- Work request
All lines from the one containing "[무료] 2026 미국" down to the final line of the entries below: return them exactly.

- Materials provided
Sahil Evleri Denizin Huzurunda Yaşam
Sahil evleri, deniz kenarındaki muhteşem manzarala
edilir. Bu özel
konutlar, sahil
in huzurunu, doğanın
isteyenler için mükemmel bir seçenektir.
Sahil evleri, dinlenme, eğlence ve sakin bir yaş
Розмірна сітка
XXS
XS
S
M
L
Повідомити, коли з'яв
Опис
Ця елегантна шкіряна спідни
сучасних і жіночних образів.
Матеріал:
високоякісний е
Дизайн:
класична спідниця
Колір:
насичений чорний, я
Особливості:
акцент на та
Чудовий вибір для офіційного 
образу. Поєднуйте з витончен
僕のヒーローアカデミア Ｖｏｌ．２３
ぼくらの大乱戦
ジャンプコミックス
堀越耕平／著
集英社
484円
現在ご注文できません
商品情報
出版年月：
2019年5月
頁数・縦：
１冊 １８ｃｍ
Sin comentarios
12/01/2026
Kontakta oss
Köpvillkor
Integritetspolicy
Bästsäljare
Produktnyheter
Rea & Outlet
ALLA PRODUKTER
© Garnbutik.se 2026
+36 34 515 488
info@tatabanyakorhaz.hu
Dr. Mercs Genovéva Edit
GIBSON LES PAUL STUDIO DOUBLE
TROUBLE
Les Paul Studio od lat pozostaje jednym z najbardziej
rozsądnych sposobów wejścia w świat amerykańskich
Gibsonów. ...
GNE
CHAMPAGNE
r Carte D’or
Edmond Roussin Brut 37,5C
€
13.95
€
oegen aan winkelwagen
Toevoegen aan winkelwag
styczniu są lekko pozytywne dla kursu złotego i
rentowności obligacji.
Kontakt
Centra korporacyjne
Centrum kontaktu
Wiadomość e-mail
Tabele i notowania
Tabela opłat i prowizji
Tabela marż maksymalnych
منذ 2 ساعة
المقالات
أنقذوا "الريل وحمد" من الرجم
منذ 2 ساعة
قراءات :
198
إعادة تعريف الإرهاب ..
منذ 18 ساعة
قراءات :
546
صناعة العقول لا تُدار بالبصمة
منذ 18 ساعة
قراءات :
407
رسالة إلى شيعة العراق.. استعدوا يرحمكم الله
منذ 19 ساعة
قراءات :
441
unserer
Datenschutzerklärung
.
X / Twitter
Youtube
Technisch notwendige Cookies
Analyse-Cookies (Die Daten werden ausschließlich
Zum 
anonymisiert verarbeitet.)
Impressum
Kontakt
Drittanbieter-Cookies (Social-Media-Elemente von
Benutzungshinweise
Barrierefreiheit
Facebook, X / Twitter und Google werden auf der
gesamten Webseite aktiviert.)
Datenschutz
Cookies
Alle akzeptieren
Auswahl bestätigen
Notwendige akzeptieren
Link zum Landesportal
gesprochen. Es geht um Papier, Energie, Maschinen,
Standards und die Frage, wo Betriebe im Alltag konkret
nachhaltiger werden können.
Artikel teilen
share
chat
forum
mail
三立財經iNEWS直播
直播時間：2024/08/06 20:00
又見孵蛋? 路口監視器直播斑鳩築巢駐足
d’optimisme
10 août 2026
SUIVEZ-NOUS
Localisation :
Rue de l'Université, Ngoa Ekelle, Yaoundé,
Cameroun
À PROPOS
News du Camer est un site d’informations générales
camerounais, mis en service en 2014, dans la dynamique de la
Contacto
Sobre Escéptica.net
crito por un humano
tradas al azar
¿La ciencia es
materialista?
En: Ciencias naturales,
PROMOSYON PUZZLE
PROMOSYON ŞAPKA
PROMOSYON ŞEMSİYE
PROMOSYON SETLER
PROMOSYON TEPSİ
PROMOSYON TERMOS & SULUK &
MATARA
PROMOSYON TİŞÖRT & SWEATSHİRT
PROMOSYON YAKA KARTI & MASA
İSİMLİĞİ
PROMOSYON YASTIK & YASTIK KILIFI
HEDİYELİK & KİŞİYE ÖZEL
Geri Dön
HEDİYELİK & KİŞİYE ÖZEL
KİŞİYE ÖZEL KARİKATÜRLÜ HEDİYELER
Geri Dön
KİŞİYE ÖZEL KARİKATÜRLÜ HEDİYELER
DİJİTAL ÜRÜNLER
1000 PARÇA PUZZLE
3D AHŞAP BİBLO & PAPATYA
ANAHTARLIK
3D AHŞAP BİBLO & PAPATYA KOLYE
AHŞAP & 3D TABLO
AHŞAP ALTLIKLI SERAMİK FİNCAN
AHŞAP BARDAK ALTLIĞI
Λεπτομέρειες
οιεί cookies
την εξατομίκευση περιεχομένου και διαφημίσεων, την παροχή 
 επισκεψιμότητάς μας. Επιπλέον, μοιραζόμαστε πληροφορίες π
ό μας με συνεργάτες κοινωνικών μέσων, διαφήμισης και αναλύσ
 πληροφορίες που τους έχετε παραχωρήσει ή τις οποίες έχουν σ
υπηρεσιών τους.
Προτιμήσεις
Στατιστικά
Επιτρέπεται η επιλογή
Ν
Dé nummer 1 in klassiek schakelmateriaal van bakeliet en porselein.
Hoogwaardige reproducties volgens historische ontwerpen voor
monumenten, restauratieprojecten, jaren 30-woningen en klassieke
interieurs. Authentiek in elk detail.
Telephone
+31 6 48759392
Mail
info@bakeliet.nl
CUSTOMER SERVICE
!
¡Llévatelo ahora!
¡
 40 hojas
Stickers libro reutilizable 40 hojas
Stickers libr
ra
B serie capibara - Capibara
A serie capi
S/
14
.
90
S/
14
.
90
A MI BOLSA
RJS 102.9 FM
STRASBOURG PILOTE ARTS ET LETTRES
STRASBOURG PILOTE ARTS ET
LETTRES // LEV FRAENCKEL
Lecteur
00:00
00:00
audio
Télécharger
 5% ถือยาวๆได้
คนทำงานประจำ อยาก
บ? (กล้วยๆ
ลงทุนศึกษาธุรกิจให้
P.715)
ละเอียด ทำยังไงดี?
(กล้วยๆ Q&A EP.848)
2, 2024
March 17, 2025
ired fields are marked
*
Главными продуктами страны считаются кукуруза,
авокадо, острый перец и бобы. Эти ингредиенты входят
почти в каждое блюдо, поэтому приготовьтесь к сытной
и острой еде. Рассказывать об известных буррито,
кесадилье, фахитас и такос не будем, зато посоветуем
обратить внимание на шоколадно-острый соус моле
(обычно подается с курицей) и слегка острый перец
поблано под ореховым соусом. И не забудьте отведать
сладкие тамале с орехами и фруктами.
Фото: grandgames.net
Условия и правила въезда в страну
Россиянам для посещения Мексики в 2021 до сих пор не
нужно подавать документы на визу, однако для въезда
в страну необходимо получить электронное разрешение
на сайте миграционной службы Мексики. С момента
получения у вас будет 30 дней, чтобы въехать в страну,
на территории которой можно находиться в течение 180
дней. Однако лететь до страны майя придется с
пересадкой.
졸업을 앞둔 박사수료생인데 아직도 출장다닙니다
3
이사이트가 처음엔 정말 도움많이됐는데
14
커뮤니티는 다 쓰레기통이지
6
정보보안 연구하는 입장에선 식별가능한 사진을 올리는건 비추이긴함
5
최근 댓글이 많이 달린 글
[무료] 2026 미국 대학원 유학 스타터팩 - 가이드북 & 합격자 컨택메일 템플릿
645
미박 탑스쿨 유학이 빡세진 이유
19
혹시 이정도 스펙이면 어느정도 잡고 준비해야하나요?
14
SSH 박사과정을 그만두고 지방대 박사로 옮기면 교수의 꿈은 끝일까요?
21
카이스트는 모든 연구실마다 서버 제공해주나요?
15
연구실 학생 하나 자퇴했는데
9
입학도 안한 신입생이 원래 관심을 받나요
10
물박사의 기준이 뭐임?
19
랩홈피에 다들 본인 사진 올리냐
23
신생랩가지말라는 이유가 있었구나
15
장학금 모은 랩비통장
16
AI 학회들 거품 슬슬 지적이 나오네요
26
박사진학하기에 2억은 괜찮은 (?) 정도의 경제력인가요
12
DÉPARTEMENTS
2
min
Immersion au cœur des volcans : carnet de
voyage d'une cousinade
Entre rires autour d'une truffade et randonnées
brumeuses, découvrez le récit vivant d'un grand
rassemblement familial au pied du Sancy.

- Result below
[무료] 2026 미국 대학원 유학 스타터팩 - 가이드북 & 합격자 컨택메일 템플릿
645
미박 탑스쿨 유학이 빡세진 이유
19
혹시 이정도 스펙이면 어느정도 잡고 준비해야하나요?
14
SSH 박사과정을 그만두고 지방대 박사로 옮기면 교수의 꿈은 끝일까요?
21
카이스트는 모든 연구실마다 서버 제공해주나요?
15
연구실 학생 하나 자퇴했는데
9
입학도 안한 신입생이 원래 관심을 받나요
10
물박사의 기준이 뭐임?
19
랩홈피에 다들 본인 사진 올리냐
23
신생랩가지말라는 이유가 있었구나
15
장학금 모은 랩비통장
16
AI 학회들 거품 슬슬 지적이 나오네요
26
박사진학하기에 2억은 괜찮은 (?) 정도의 경제력인가요
12
DÉPARTEMENTS
2
min
Immersion au cœur des volcans : carnet de
voyage d'une cousinade
Entre rires autour d'une truffade et randonnées
brumeuses, découvrez le récit vivant d'un grand
rassemblement familial au pied du Sancy.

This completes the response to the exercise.